Lots of questions....So when you start to “wheel “ the metal where do you start..in the middle ,ends or what?..and which direction do you start with?..or do you do a little in each direction..and what do you do if you over stretch it and you get too much curve?...how do you get that out?...
 
First I want to preface this with the fact that I am far from knowledgeable on the english wheel so take this all with a huge grain of salt. I am pretty much just winging it. I wheel the areas that need the most volume first and I usually wheel along the length of a panel. When using the flexible pattern that is pretty easy to determine. Lay the pattern on the flat sheet and see where it bulges up the most. If you are doing a panel from scratch you just have to kind of figure where you think the most area will be.

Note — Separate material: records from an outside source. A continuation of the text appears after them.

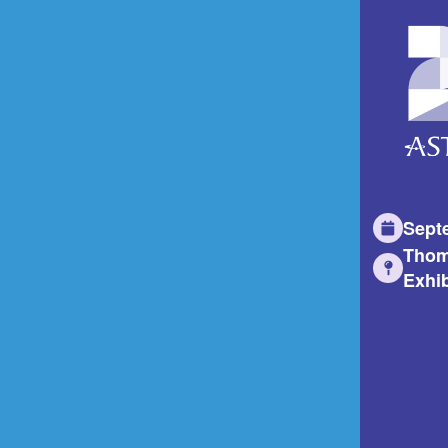
Sept
Thom
Exhib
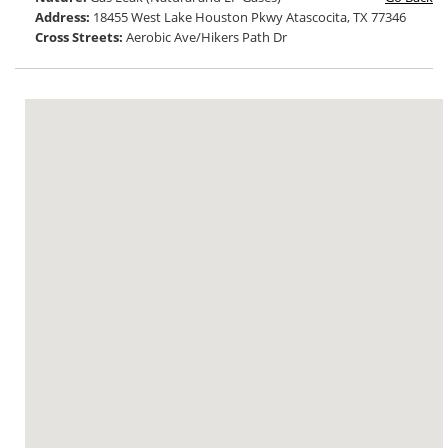
Address:
18455 West Lake Houston Pkwy Atascocita, TX 77346
Cross Streets:
Aerobic Ave/Hikers Path Dr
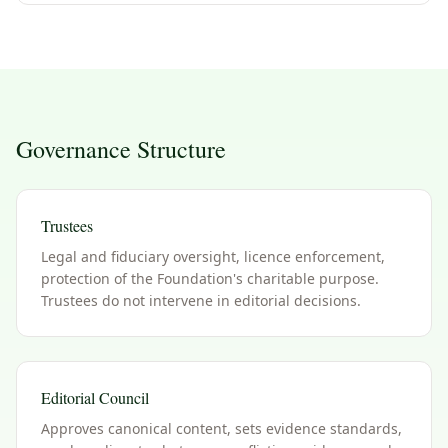
Governance Structure
Trustees
Legal and fiduciary oversight, licence enforcement,
protection of the Foundation's charitable purpose.
Trustees do not intervene in editorial decisions.
Editorial Council
Approves canonical content, sets evidence standards,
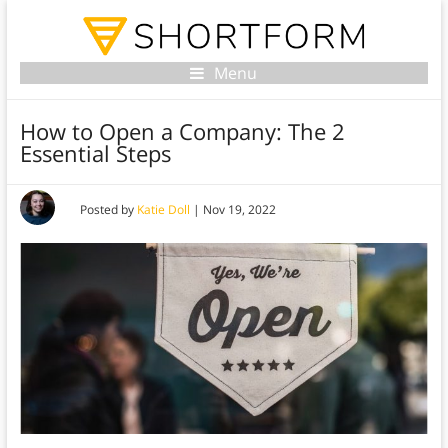
Menu
How to Open a Company: The 2
Essential Steps
Posted by
Katie Doll
|
Nov 19, 2022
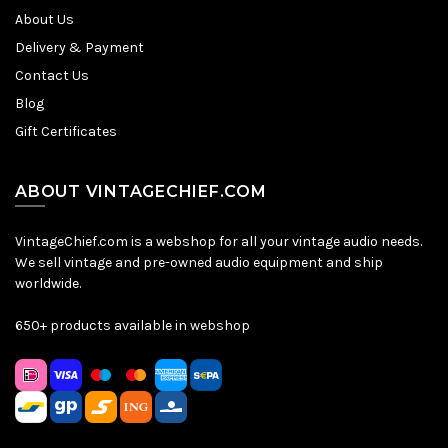
About Us
Delivery & Payment
Contact Us
Blog
Gift Certificates
ABOUT VINTAGECHIEF.COM
VintageChief.com is a webshop for all your vintage audio needs.
We sell vintage and pre-owned audio equipment and ship
worldwide.
650+ products available in webshop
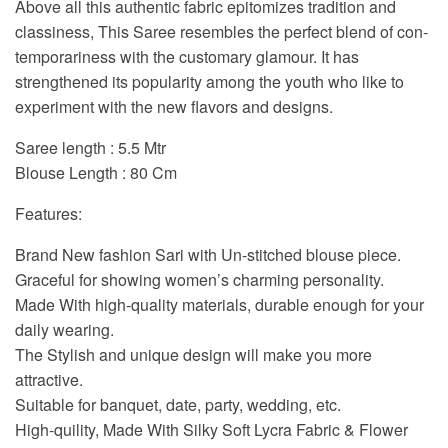
Above all this authentic fabric epitomizes tradition and
classiness, This Saree resembles the perfect blend of con-
temporariness with the customary glamour. It has
strengthened its popularity among the youth who like to
experiment with the new flavors and designs.
Saree length : 5.5 Mtr
Blouse Length : 80 Cm
Features:
Brand New fashion Sari with Un-stitched blouse piece.
Graceful for showing women’s charming personality.
Made With high-quality materials, durable enough for your
daily wearing.
The Stylish and unique design will make you more
attractive.
Suitable for banquet, date, party, wedding, etc.
High-quility, Made With Silky Soft Lycra Fabric & Flower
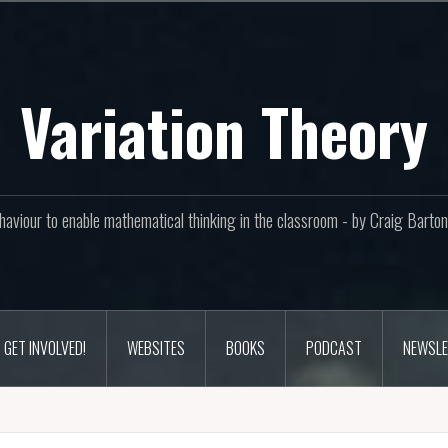
Variation Theory
aviour to enable mathematical thinking in the classroom - by Craig Bar
GET INVOLVED!
WEBSITES
BOOKS
PODCAST
NEWSLE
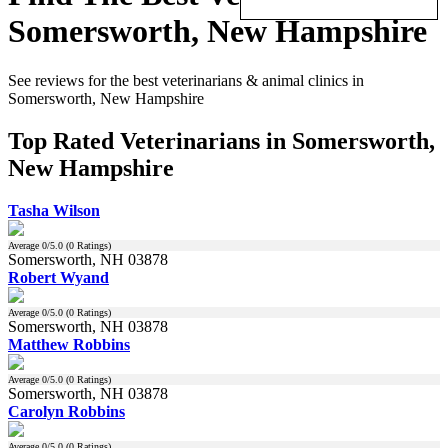
Somersworth, New Hampshire
See reviews for the best veterinarians & animal clinics in
Somersworth, New Hampshire
Top Rated Veterinarians in Somersworth,
New Hampshire
Tasha Wilson
Average
0
/5.0 (
0
Ratings)
Somersworth, NH 03878
Robert Wyand
Average
0
/5.0 (
0
Ratings)
Somersworth, NH 03878
Matthew Robbins
Average
0
/5.0 (
0
Ratings)
Somersworth, NH 03878
Carolyn Robbins
Average
0
/5.0 (
0
Ratings)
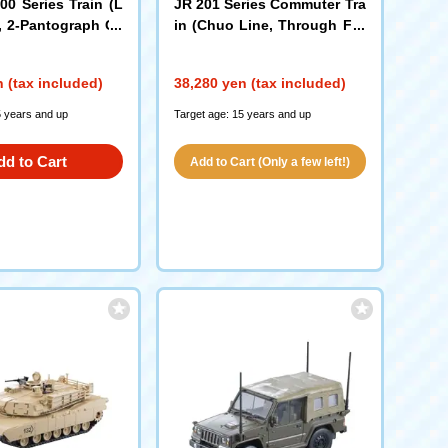
00 Series Train (L
JR 201 Series Commuter Tra
, 2-Pantograph Ca
in (Chuo Line, Through For
mation) Set
65)
(98862)
 (tax included)
38,280 yen (tax included)
5 years and up
Target age: 15 years and up
dd to Cart
Add to Cart (Only a few left!)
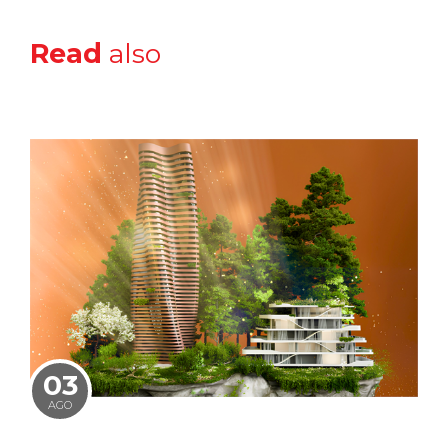
Read
also
03
AGO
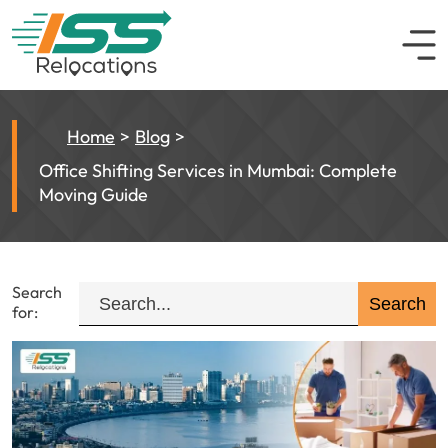
Home
Blog
Office Shifting Services in Mumbai: Complete
Moving Guide
Search
for:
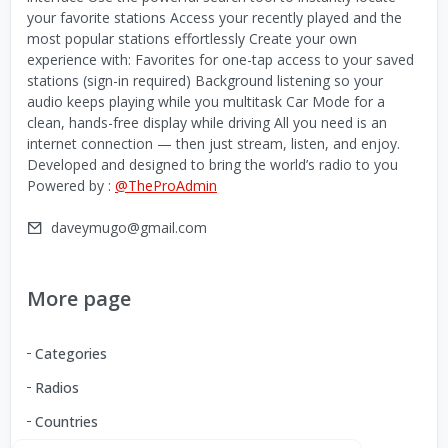
your favorite stations Access your recently played and the
most popular stations effortlessly Create your own
experience with: Favorites for one-tap access to your saved
stations (sign-in required) Background listening so your
audio keeps playing while you multitask Car Mode for a
clean, hands-free display while driving All you need is an
internet connection — then just stream, listen, and enjoy.
Developed and designed to bring the world’s radio to you
Powered by :
@TheProAdmin
daveymugo@gmail.com
More page
Categories
Radios
Countries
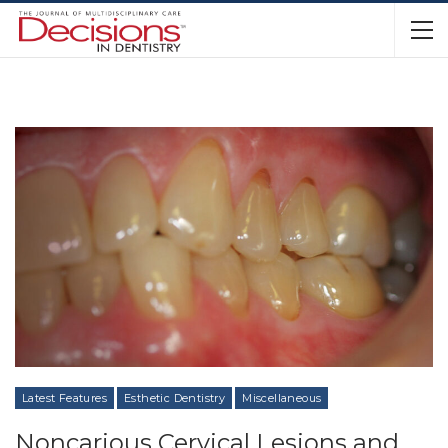
Latest Features
Esthetic Dentistry
Miscellaneous
Noncarious Cervical Lesions and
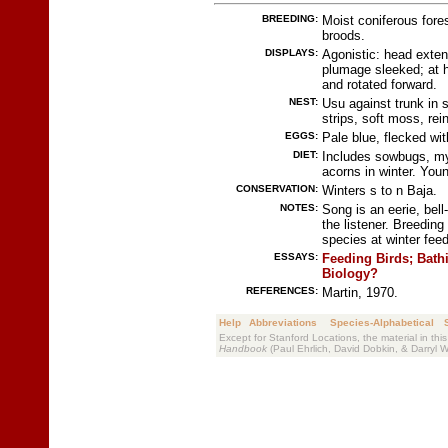
BREEDING:
Moist coniferous fore
broods.
DISPLAYS:
Agonistic: head exten
plumage sleeked; at hi
and rotated forward.
NEST:
Usu against trunk in s
strips, soft moss, rein
EGGS:
Pale blue, flecked wi
DIET:
Includes sowbugs, my
acorns in winter. Youn
CONSERVATION:
Winters s to n Baja.
NOTES:
Song is an eerie, bell
the listener. Breedin
species at winter feed
ESSAYS:
Feeding Birds;
Bath
Biology?
REFERENCES:
Martin, 1970.
Help
Abbreviations
Species-Alphabetical
Except for Stanford Locations, the material in thi
Handbook
(Paul Ehrlich, David Dobkin, & Darryl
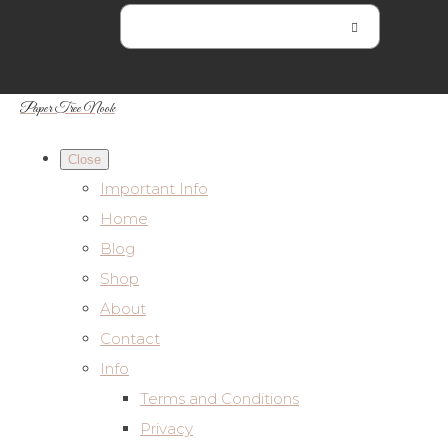
Paper Tree Nook
Close
Important Info
Home
Blog
Shop
About
Contact
Info
Terms and Conditions
Privacy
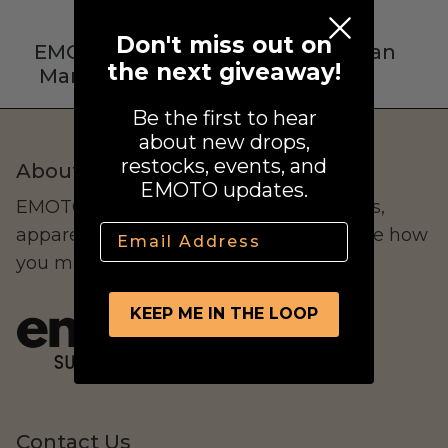
Street Legal
Don't miss out on
EMOTO Verified
Real Human
the next giveaway!
Manufacturers
Support
Be the first to hear
about new drops,
restocks, events, and
About Us
EMOTO updates.
Commercial Use
EMOTO Supply Co. curates electric bikes,
Email
apparel, and lifestyle goods that redefine how
you move.
Ventus
All E-Bikes
KEEP ME IN THE LOOP
Contact Us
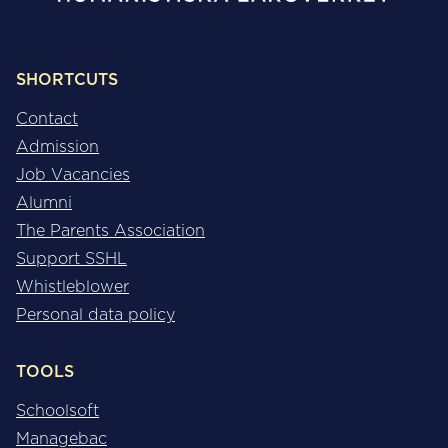
SHORTCUTS
Contact
Admission
Job Vacancies
Alumni
The Parents Association
Support SSHL
Whistleblower
Personal data policy
TOOLS
Schoolsoft
Managebac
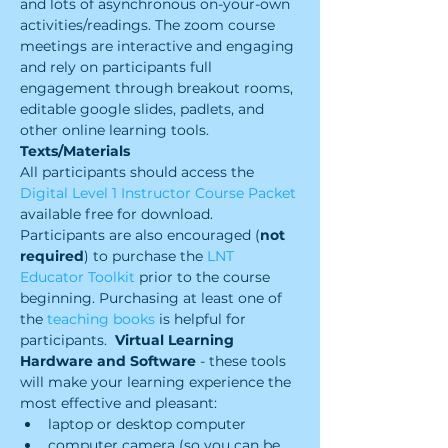
and lots of asynchronous on-your-own 
activities/readings. The zoom course 
meetings are interactive and engaging 
and rely on participants full 
engagement through breakout rooms, 
editable google slides, padlets, and 
other online learning tools.
Texts/Materials
All participants should access the 
Digital Level 1 Instructor Course Packet
available free for download. 
Participants are also encouraged (
not 
required
) to purchase the 
LNT 
Educator Toolkit 
prior to the course 
beginning. Purchasing at least one of 
the 
teaching books
 is helpful for 
participants.  
Virtual Learning 
Hardware and Software 
- these tools 
will make your learning experience the 
most effective and pleasant:
laptop or desktop computer
computer camera (so you can be 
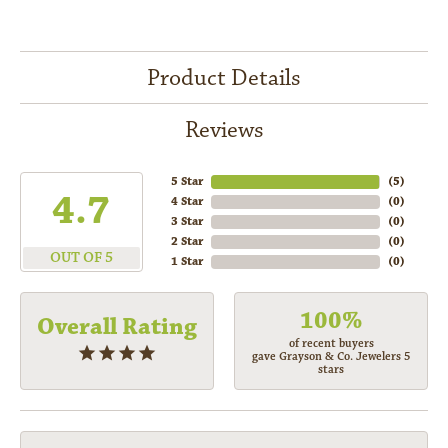
Product Details
Reviews
5 Star
(
5
)
4.7
4 Star
(
0
)
3 Star
(
0
)
2 Star
(
0
)
OUT OF 5
1 Star
(
0
)
100%
Overall Rating
of recent buyers
gave Grayson & Co. Jewelers 5
stars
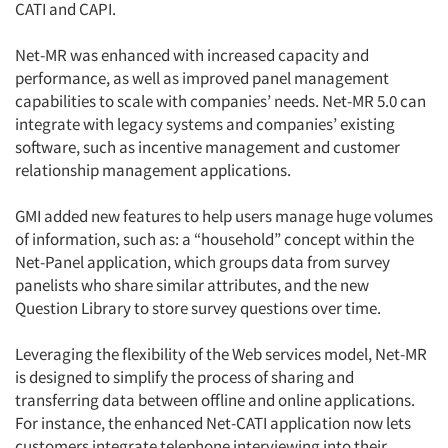
CATI and CAPI.
Net-MR was enhanced with increased capacity and
performance, as well as improved panel management
capabilities to scale with companies’ needs. Net-MR 5.0 can
integrate with legacy systems and companies’ existing
software, such as incentive management and customer
relationship management applications.
GMI added new features to help users manage huge volumes
of information, such as: a “household” concept within the
Net-Panel application, which groups data from survey
panelists who share similar attributes, and the new
Question Library to store survey questions over time.
Leveraging the flexibility of the Web services model, Net-MR
is designed to simplify the process of sharing and
transferring data between offline and online applications.
For instance, the enhanced Net-CATI application now lets
customers integrate telephone interviewing into their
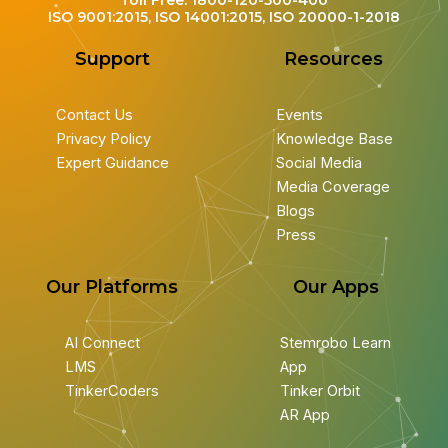
Toll Free: 1800-120-500-400
ISO 9001:2015, ISO 14001:2015, ISO 20000-1-2018
Support
Resources
Contact Us
Events
Privacy Policy
Knowledge Base
Expert Guidance
Social Media
Media Coverage
Blogs
Press
Our Platforms
Our Apps
AI Connect
Stemrobo Learn
LMS
App
TinkerCoders
Tinker Orbit
AR App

The wheel puts shape into the panel in both directions regardless of the direction you wheel but puts slightly more crown in the direction you are wheeling. The panel arcs more over the crown of the anvil wheel than the length of the panel if that makes sense? The different crown anvil wheels are designed to allow you to put more or less crown in the panel so I always start with the lowest crown wheel I can use and then switch to higher crown wheels as I go. From there I decide the direction by where I need more crown based on the above.

If you put too much crown in the panel the only thing you can really do is wheel around it. That will bring the high spot down. Wheeling is a slow process so the best thing to do is check your progress often and sneak up on your shape. Don't use too much pressure as that will add shape faster, lead to more problems and also give you more pronounced wheel marks that you then have to planish out. The first side of my car probably took me 2 1/2 to 3 hours to wheel the second side, once I had a pattern to go off, probably an hour. It is not a fast process.

There are lots of good videos on YouTube, Proshaper, Lazze even Eastwood Company so I would suggest watching some of those as those guys actually know what they are doing. Ron Covell also has a really good DVD on the english wheel.

The final thing I will say is expect to make a LOT of scrap while you learn, and I do me a lot.o_O🙂 I hope this helps a little.